Lorenz Consult verantwortet Generalplanung für OP-Neubau

LKH-Univ. Klinikum Graz startet fünfte Bauetappe in Modernisierung
Lorenz Selinger
Lorenz Selinger
Klinikum Graz
Klinikum Graz
© LKH-Univ. Klinikum Graz / M. Kanizaj

Mit der fünften Bauetappe (BE5) startet das LKH-Univ. Klinikum Graz in den nächsten großen Schritt der umfassenden Modernisierung seines Chirurgiekomplexes. Die baulichen Arbeiten begannen im Januar 2026, die Übergabe/Übernahme der neuen Bereiche ist für das dritte Quartal 2028 vorgesehen.

Die ursprüngliche Grundstruktur des Chirurgiekomplexes im LKH-Univ. Klinikum Graz bildet der aus der Entstehungszeit des Klinikums stammende Altbau, der in den Anfangsjahren des 20. Jahrhunderts errichtet wurde. In den 1960er- bis 1970er-Jahren folgte in unmittelbarer Nachbarschaft ein zehngeschossiges Chirurgiehochhaus. Im Laufe der letzten Jahrzehnte wurden zahlreiche Um- und Zubauten sowie Sanierungsmaßnahmen innerhalb des Chirurgiekomplexes vorgenommen. Die Bauetappe 5 bildet nun den finalen Teil dieses Gesamtprojekts und umfasst die Errichtung von acht neuen OP-Sälen für Urologie, Allgemein-, Viszeral- und Transplantationschirurgie sowie Herzchirurgie. Dabei handelt es sich um einen Ersatzbau für die bestehenden OP-Zentren A und C im Innenhof der alten Chirurgie, der an den Bestand angebaut und mit diesem verbunden sein wird.

Lorenz Consult übernimmt gemeinsam mit dem ARGE-Partner Markus Pernthaler die Generalplanung und zeichnet verantwortlich für die integrale Gesamtplanung über alle Fachbereiche hinweg. Seitens Lorenz Consult werden dabei direkt die Bereiche Generalplaner-Projektleitung, Gesamtkoordination und Tragwerksplanung betreut. Weitere Fachdisziplinen wie Haus-, Regelungs- und Elektrotechnik, Medizintechnik sowie Bauphysik werden über spezialisierte Subunternehmen gesteuert.

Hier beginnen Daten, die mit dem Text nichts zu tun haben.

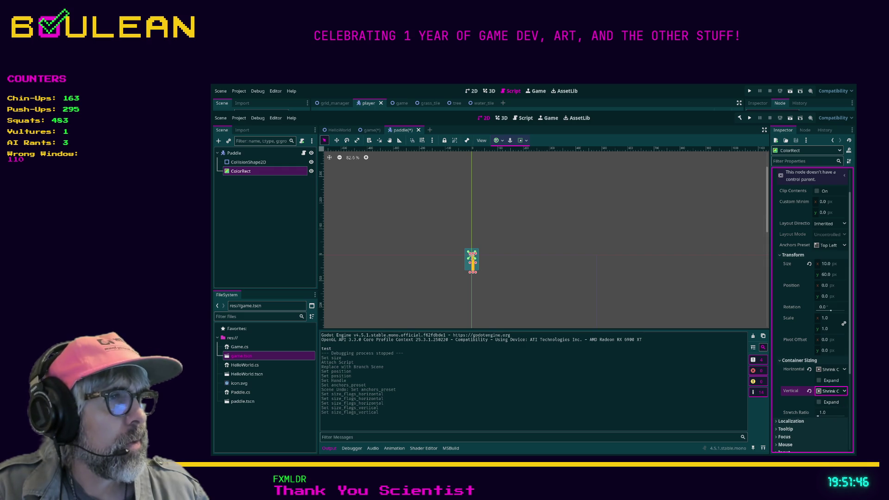
{"action": "left_click", "coordinate": [809, 391]}
{"action": "left_click", "coordinate": [810, 369]}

Der Planungsstart des Projekts erfolgte Mitte 2023, der Baustart im Januar 2026 und die Übergabe/Übernahme ist für das dritte Quartal 2028 geplant.

Bauen im laufenden Betrieb

Eine besondere Herausforderung ergibt sich aus der Tatsache, dass der medizinische Betrieb während der gesamten Bauzeit aufrechterhalten werden muss. Da angrenzend an den Neubau weiterhin Operationssäle, Patientenzimmer und weitere Bereiche genutzt werden, sind nur lärm- und erschütterungsarme Bauweisen zulässig. Hinzu kommen strenge hygienische Vorgaben, insbesondere im Hinblick auf Lüftungstechnik und Oberflächen, die den hohen Standards moderner OP-Infrastrukturen entsprechen müssen. Das beengte Baufeld, die Wahrung der unterschiedlichen Interessen aller Projektbeteiligten (Errichter, Betreiber, Nutzer) sowie die Schaffung bestmöglicher Vereinbarkeit aus höchsten technischen Anforderungen und wirtschaftlich begrenzten Rahmenbedingungen sind weitere Herausforderungen.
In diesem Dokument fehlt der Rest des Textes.